(Extracted records)
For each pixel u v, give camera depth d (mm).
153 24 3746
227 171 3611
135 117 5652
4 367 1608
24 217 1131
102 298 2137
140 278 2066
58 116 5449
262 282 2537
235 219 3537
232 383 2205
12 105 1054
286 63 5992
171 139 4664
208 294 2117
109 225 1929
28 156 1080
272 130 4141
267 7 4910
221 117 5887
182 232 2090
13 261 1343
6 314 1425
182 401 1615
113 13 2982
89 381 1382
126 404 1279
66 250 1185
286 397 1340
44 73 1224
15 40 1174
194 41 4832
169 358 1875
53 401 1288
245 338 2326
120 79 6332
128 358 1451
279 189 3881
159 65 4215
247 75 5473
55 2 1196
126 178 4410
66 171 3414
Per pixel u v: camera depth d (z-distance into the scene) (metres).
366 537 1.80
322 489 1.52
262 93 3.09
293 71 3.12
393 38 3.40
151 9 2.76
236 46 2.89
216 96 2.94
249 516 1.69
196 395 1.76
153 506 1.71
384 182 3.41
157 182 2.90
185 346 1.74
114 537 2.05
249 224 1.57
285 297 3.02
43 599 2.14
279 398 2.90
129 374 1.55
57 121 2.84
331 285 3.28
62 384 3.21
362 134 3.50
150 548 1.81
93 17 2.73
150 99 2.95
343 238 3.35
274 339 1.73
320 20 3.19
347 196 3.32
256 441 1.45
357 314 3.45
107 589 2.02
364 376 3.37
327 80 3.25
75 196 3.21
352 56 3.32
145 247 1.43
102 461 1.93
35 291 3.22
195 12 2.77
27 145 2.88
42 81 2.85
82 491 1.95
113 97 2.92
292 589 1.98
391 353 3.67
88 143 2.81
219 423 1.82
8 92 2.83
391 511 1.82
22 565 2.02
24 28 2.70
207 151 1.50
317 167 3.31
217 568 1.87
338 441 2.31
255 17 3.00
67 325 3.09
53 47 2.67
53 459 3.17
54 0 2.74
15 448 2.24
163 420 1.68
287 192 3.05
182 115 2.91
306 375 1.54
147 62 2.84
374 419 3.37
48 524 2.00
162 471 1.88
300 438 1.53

◆ WORK INSTRUCTION ◆
All records are to be retyped exactly. None may be omitted.

◆ WRITTEN RESPONSE ◆
For each pixel u v, give camera depth d (mm).
153 24 3746
227 171 3611
135 117 5652
4 367 1608
24 217 1131
102 298 2137
140 278 2066
58 116 5449
262 282 2537
235 219 3537
232 383 2205
12 105 1054
286 63 5992
171 139 4664
208 294 2117
109 225 1929
28 156 1080
272 130 4141
267 7 4910
221 117 5887
182 232 2090
13 261 1343
6 314 1425
182 401 1615
113 13 2982
89 381 1382
126 404 1279
66 250 1185
286 397 1340
44 73 1224
15 40 1174
194 41 4832
169 358 1875
53 401 1288
245 338 2326
120 79 6332
128 358 1451
279 189 3881
159 65 4215
247 75 5473
55 2 1196
126 178 4410
66 171 3414
Per pixel u v: camera depth d (z-distance into the scene) (metres).
366 537 1.80
322 489 1.52
262 93 3.09
293 71 3.12
393 38 3.40
151 9 2.76
236 46 2.89
216 96 2.94
249 516 1.69
196 395 1.76
153 506 1.71
384 182 3.41
157 182 2.90
185 346 1.74
114 537 2.05
249 224 1.57
285 297 3.02
43 599 2.14
279 398 2.90
129 374 1.55
57 121 2.84
331 285 3.28
62 384 3.21
362 134 3.50
150 548 1.81
93 17 2.73
150 99 2.95
343 238 3.35
274 339 1.73
320 20 3.19
347 196 3.32
256 441 1.45
357 314 3.45
107 589 2.02
364 376 3.37
327 80 3.25
75 196 3.21
352 56 3.32
145 247 1.43
102 461 1.93
35 291 3.22
195 12 2.77
27 145 2.88
42 81 2.85
82 491 1.95
113 97 2.92
292 589 1.98
391 353 3.67
88 143 2.81
219 423 1.82
8 92 2.83
391 511 1.82
22 565 2.02
24 28 2.70
207 151 1.50
317 167 3.31
217 568 1.87
338 441 2.31
255 17 3.00
67 325 3.09
53 47 2.67
53 459 3.17
54 0 2.74
15 448 2.24
163 420 1.68
287 192 3.05
182 115 2.91
306 375 1.54
147 62 2.84
374 419 3.37
48 524 2.00
162 471 1.88
300 438 1.53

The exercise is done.